RAW DATA —
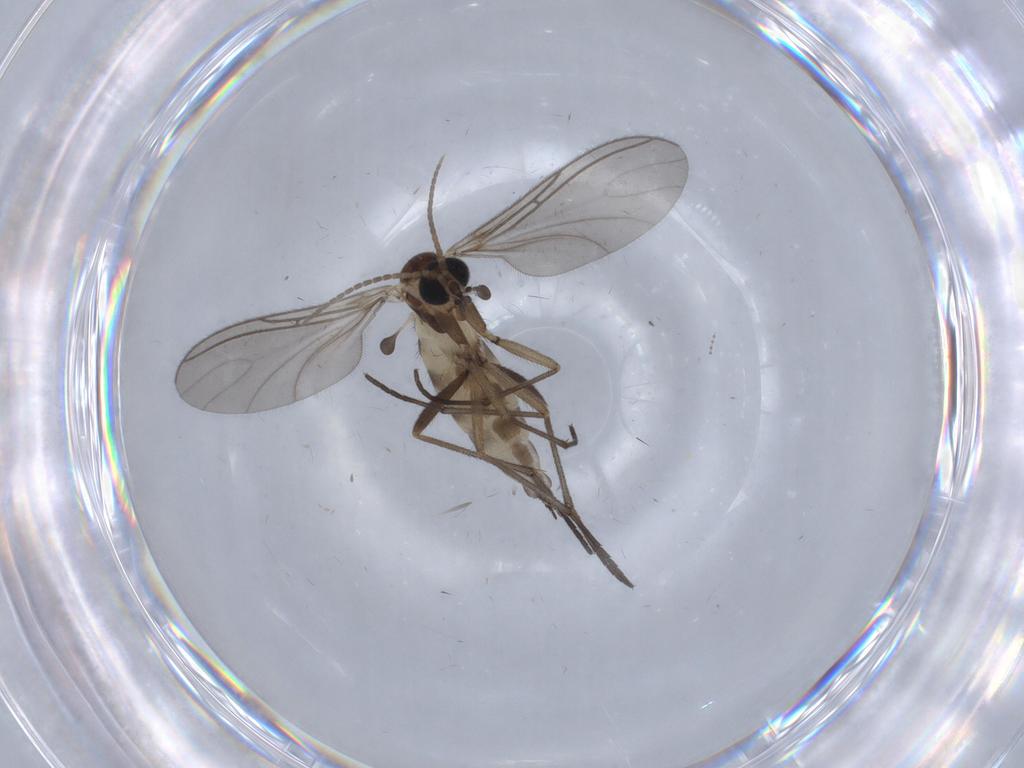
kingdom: Animalia
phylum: Arthropoda
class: Insecta
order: Diptera
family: Sciaridae
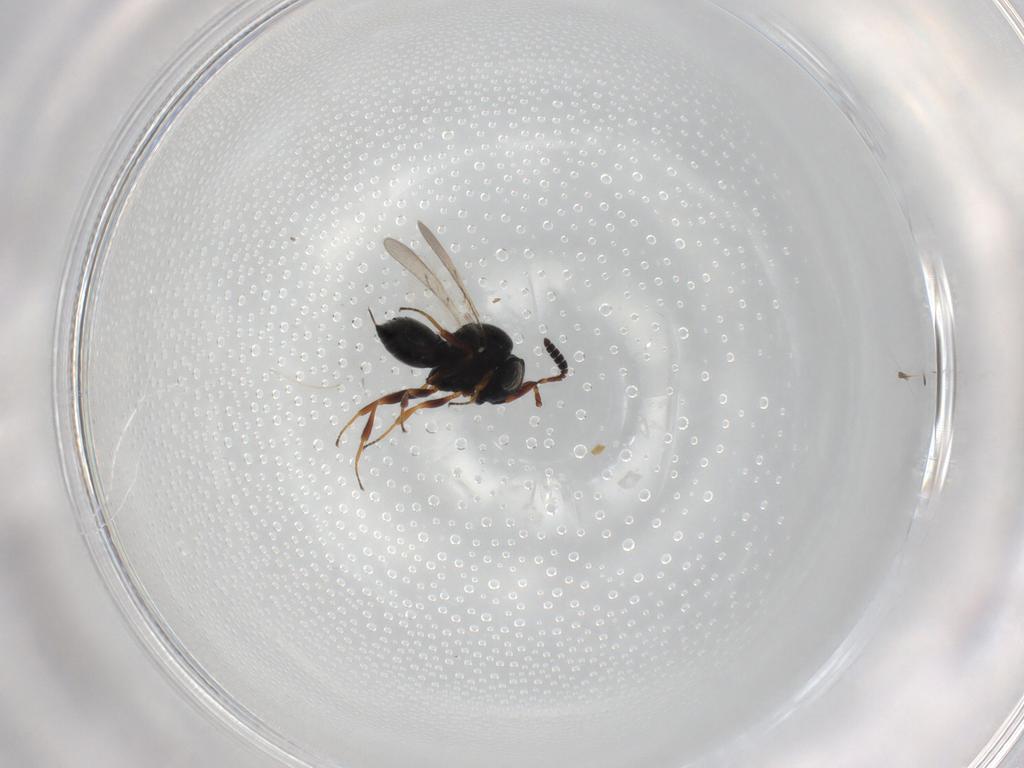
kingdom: Animalia
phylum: Arthropoda
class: Insecta
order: Hymenoptera
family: Scelionidae
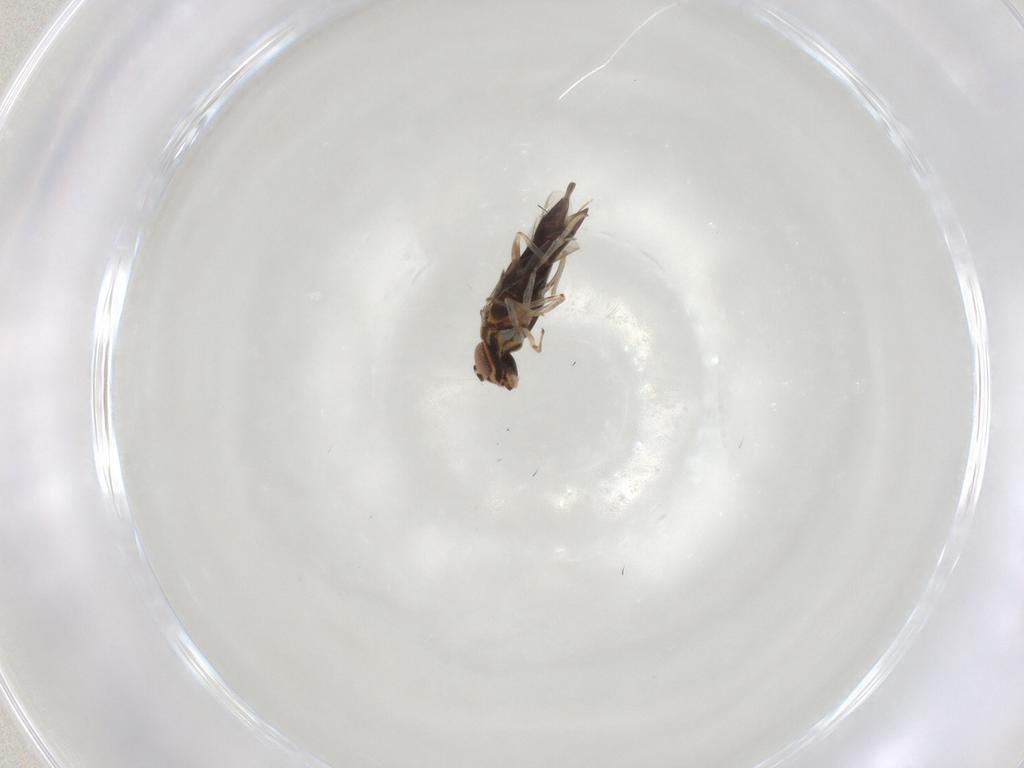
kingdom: Animalia
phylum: Arthropoda
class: Insecta
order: Hymenoptera
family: Encyrtidae
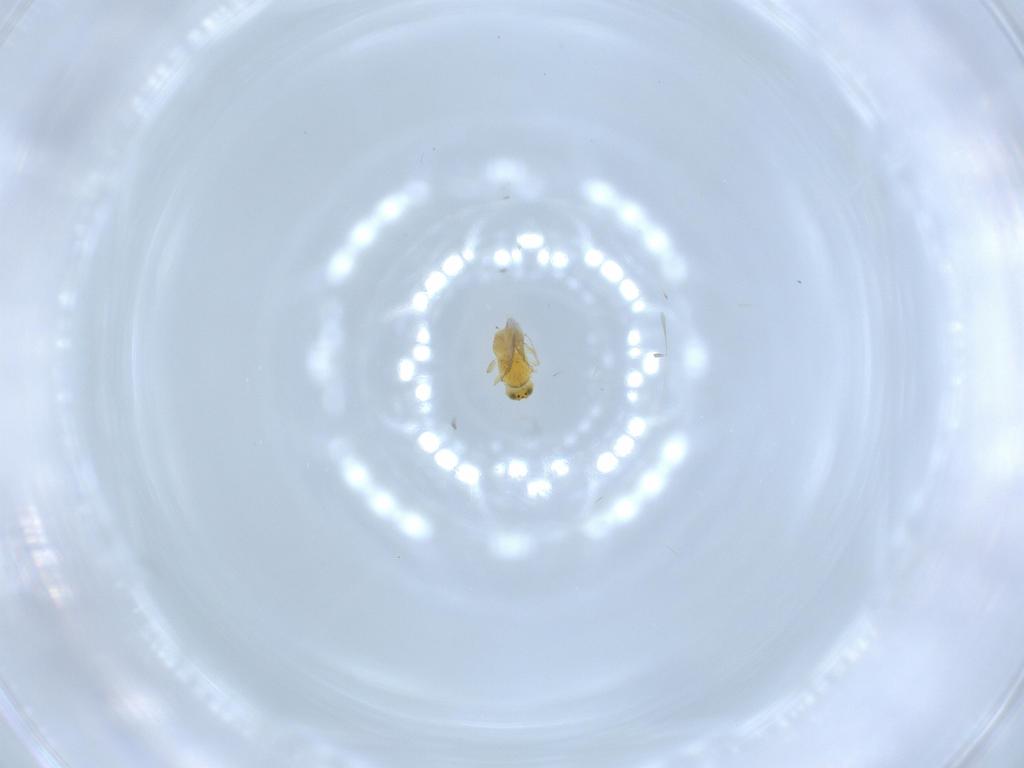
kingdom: Animalia
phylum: Arthropoda
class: Insecta
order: Hymenoptera
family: Aphelinidae
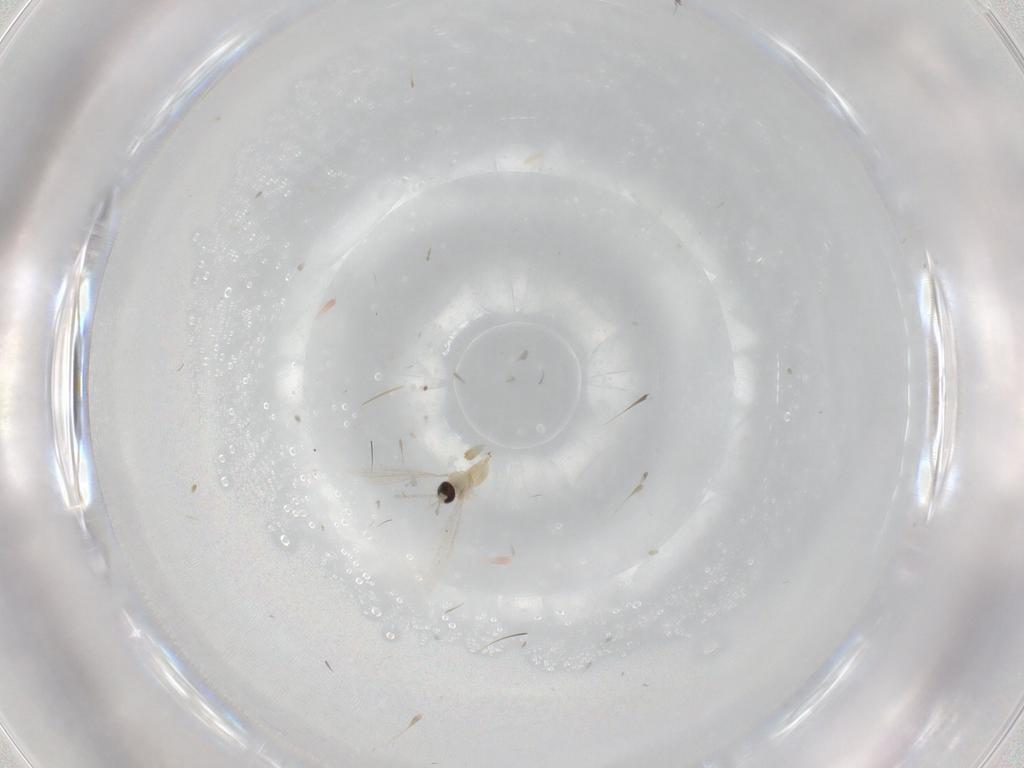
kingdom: Animalia
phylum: Arthropoda
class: Insecta
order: Diptera
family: Cecidomyiidae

WHAT YOU ARE ASKED TO DO — Reproduce, without alteration, the lines of the material running from the line containing "family: Encyrtidae" through the end of the material, both ends inclusive, and omit the pictures from your answer.

TASK ANSWER —
family: Encyrtidae
kingdom: Animalia
phylum: Arthropoda
class: Insecta
order: Hymenoptera
family: Aphelinidae
kingdom: Animalia
phylum: Arthropoda
class: Insecta
order: Diptera
family: Cecidomyiidae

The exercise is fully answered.